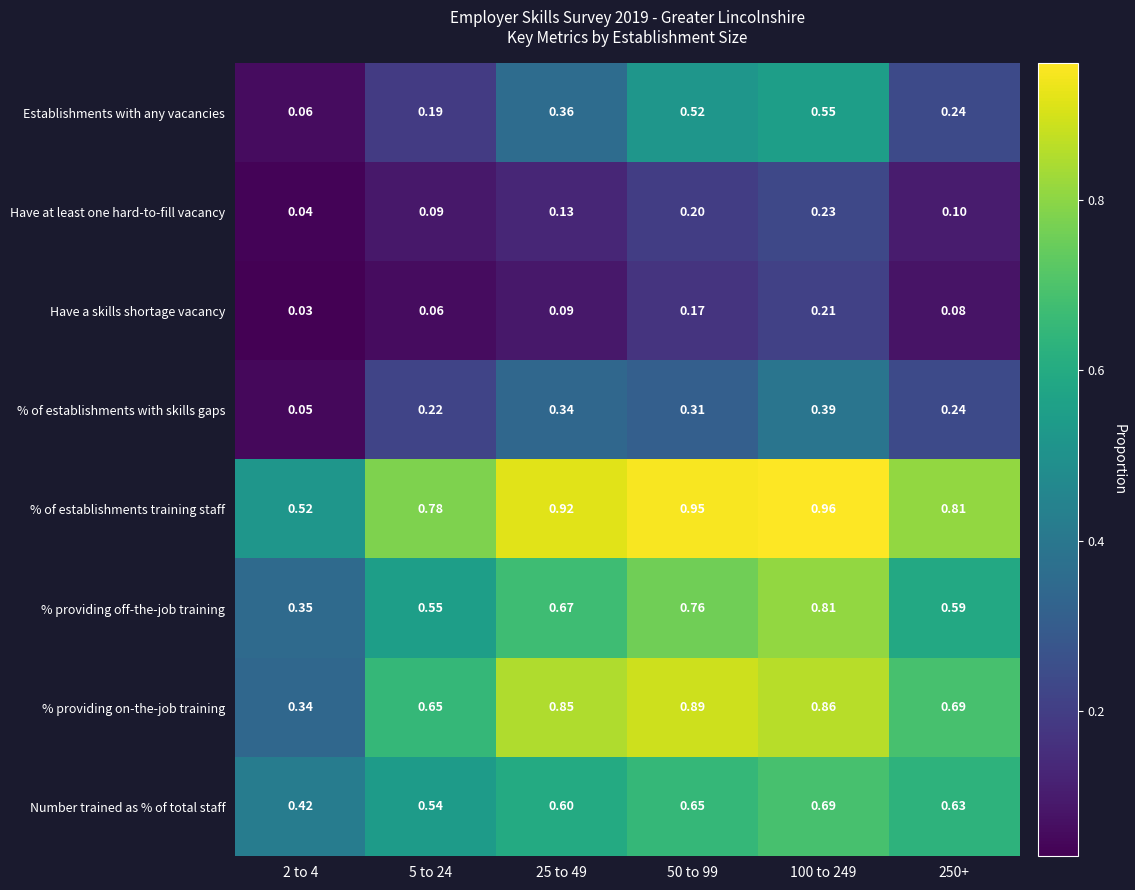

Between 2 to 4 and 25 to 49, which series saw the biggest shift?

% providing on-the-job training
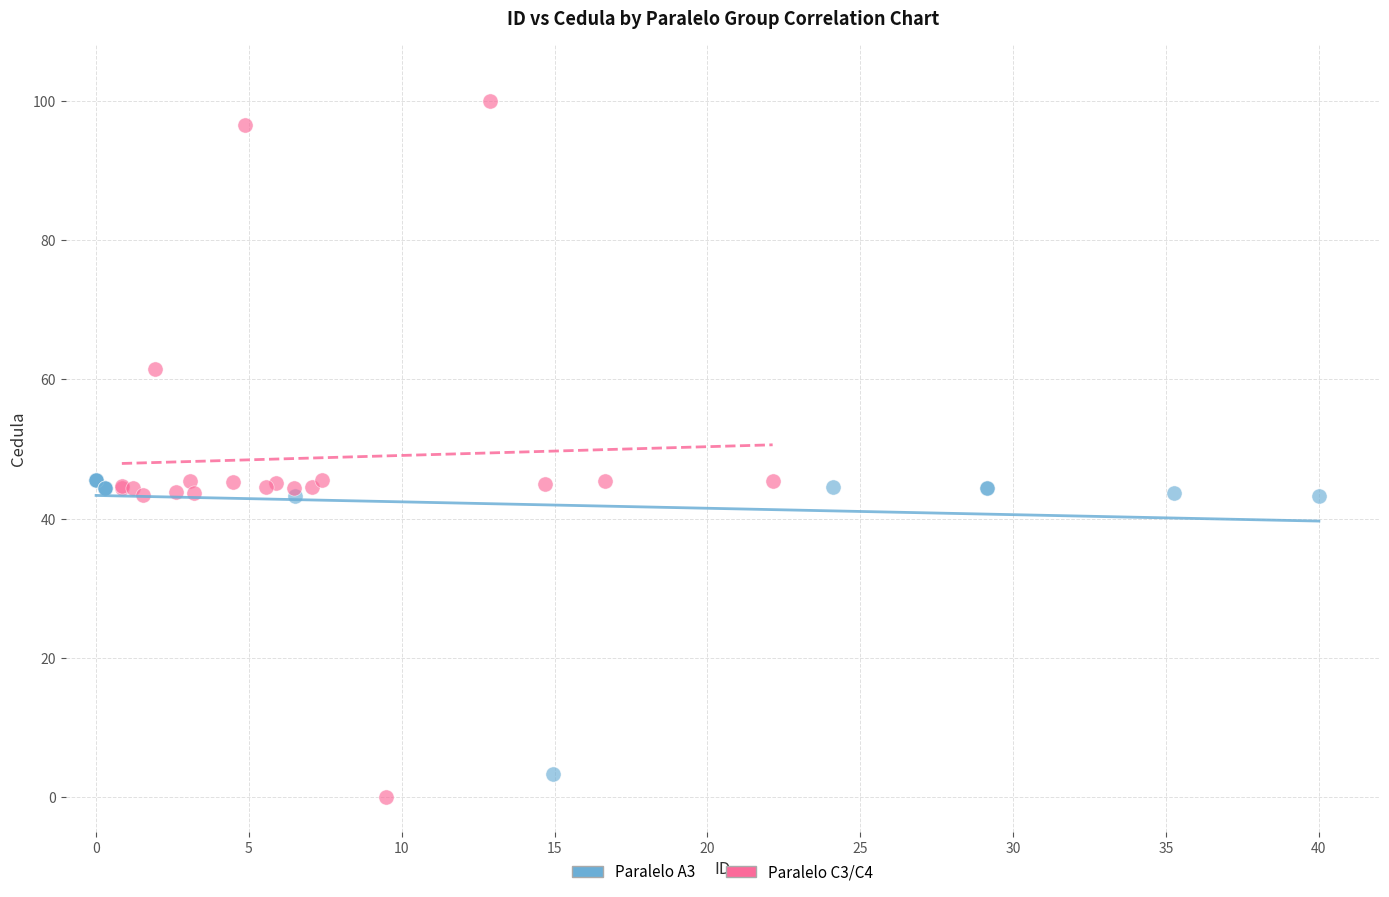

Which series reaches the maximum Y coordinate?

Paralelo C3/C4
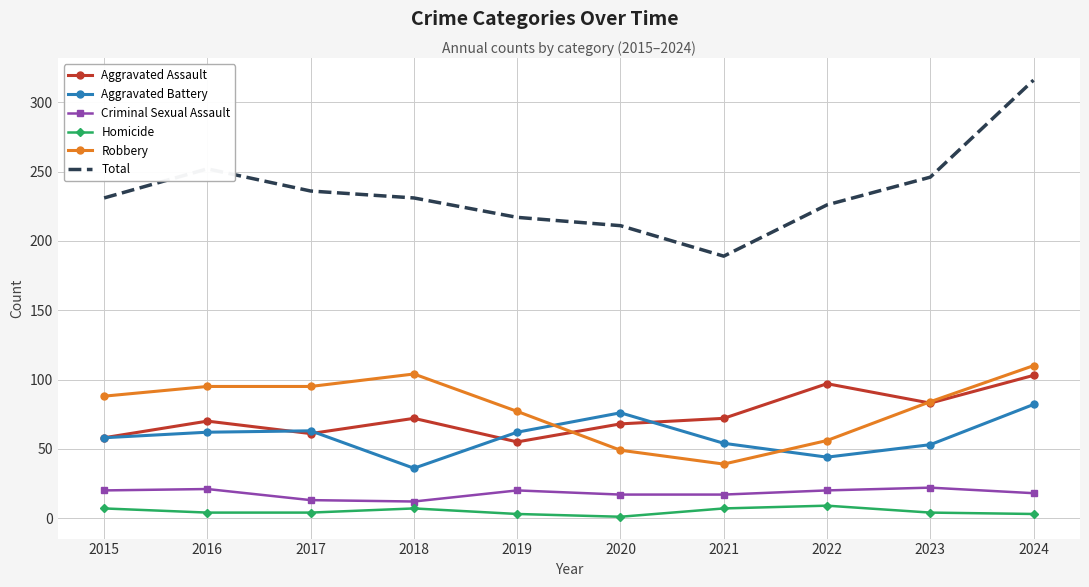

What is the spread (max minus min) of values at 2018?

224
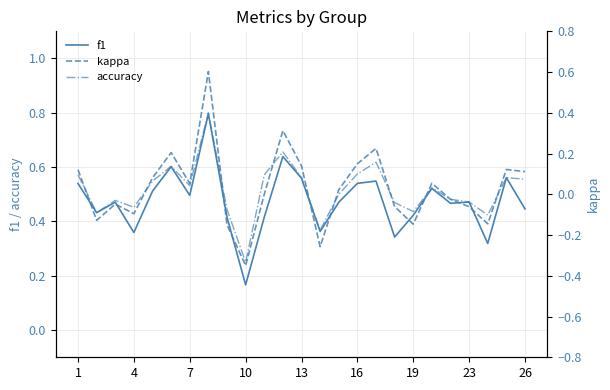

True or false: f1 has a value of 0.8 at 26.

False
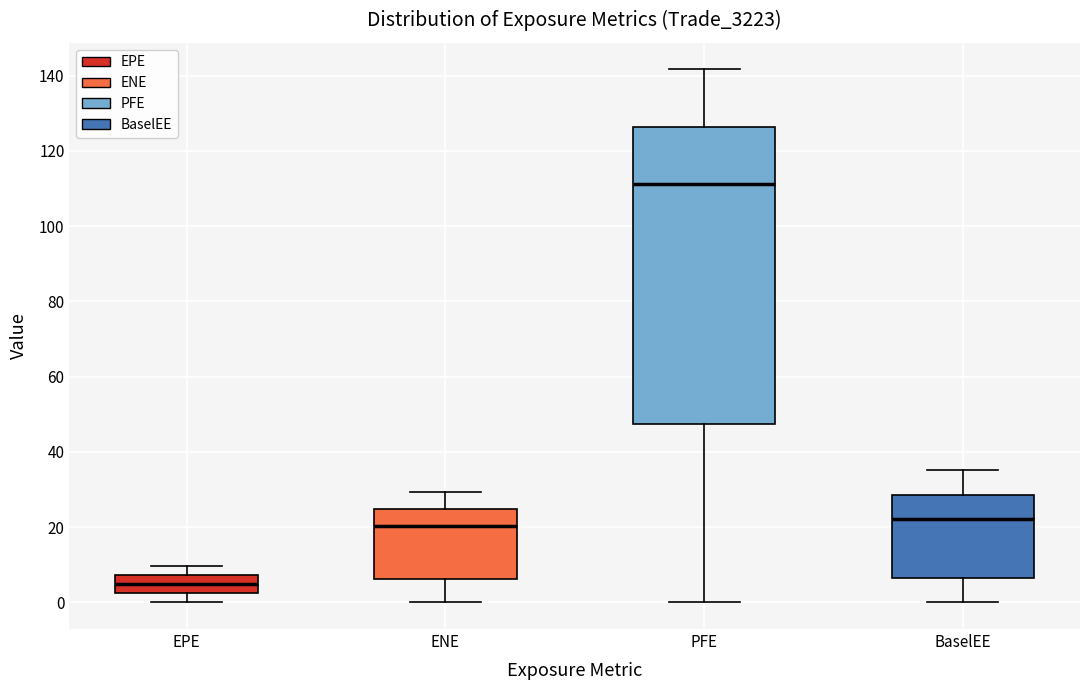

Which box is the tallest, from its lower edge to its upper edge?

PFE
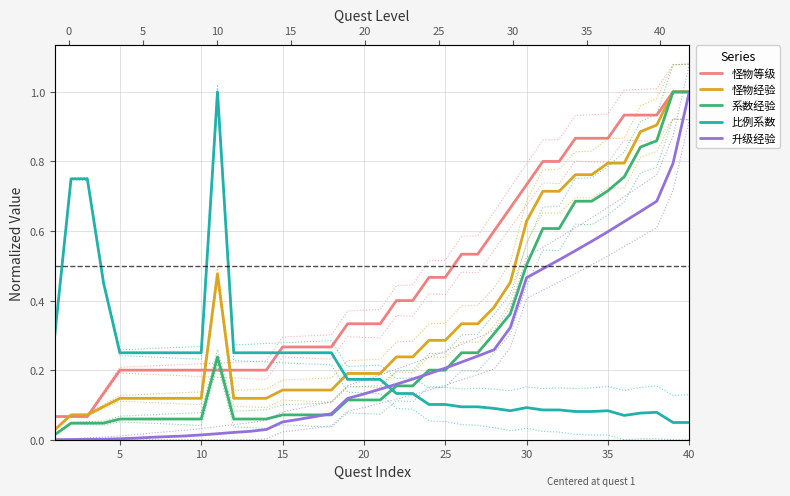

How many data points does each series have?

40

###

_Job item:_
State how many lines of the entries above contain the string "series", matching case exactly. Reply with the number alone.

_Exercise response:_
3